Thursday, January 14, 2016

Liberate Detective Jack Robinson

"Still you lead me and I follow, anything you ask you know I'll do
[...]
Wrap my eyes in bandages, confessions I see through
I get everything I want when I get part of you"

NIN - Ringfinger


Freakin' Aussies takin' over the movie industry man, I tell ya...

Anyway. I dislike half-measures. In art I can admire dedication, completeness, the fulfillment of a theme. Cheese can be delicious. Among the few TV shows I can still stomach I'd have to count the flamboyantly jazzy Miss Fisher's Murder Mysteries, rather a treat from the unabashedly ludicrous pearl-handled revolver to the old-timey jalopies to the often seemingly random means of murder running the gamut from spears to radioactive paint. Knocking people over the head is so passe, you know?

The show's got style. Unfortunately it's also got a feminist agenda, not terribly rabid but still decidedly feminist and not progressive or egalitarian. See, the titular Miss Phryne Fisher's main love interest is the stalwart Detective Jack Robinson, an unflinching professional who knows quality when he sees it and is wiling to work with a flapper to solve his cases. Banking on a pretty standard "will-they-won't-they" routine, the overarching plot never actually has them bang, keeping the audience enthralled by the sexual tension season after season.

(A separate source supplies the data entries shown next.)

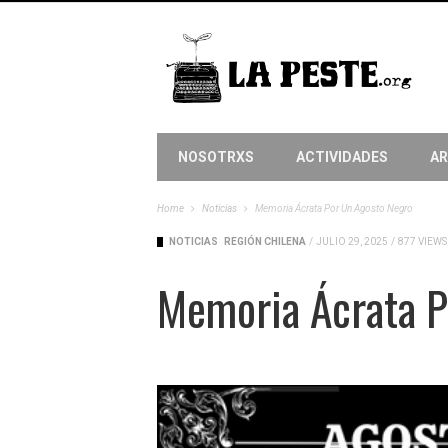
NOSOTRXS
ACTIVIDADES
AR
Home
Noticias
Memoria Ácrata Por Un Agosto Negro
NOTICIAS
REGIÓN CHILENA
/
JULIO 29, 2025
/
877 VIEWS
Memoria Ácrata P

Not that there isn't sex on the show. Phryne herself is a liberated woman whose several flirtations, past lovers or one-night-stands parade through various episodes, sometimes flaunted right in front of Jack's face. Unfortunately, the line on freedom is drawn there. The theme is deliberately left quasi-modoed. Jack doesn't get to play. He doesn't get to finish off an episode victoriously clapping his hand on the buttocks of some hot-bodied movie star in bed next to him like Phryne. Jack's role remains at the end of Phryne's leash.

See, the problem with feminism isn't that it ignores men. That's a self-serving canard, a smokescreen, a fall-back position trotted out whenever feminists like to pretend to compromise. Detective Jack, crucial to every plot, can hardly be left out of the equation. He's right there in every episode, protecting Phryne, providing her with leads, evidence and official cover, awaiting her favor with monastic humility as she lives it up. To follow the pattern to its conclusion, Jack's role is that of the beta-male husband protecting and providing for a mate who breeds with alpha males. "And a baker for bread and a prince for whatever." Jack is Phryne's plan B. A decade or two later when the millionaires and princes and movie extras no longer find her attractive, she will expect him to still be there for her to latch onto, to raise her eventual purebred children as his own. Whether following her around like a puppy-dog or circling like a guard-dog, Jack is a good man and good men heel.

There you have feminist progress and equality: a liberated female and a slavish male.


P.S.: Let's not even get into the topic of villains - the few times any female character does something wrong, as in most any fiction these days, it always seems to conveniently resolve to a corrupting male influence. The Patriarchy made her do it.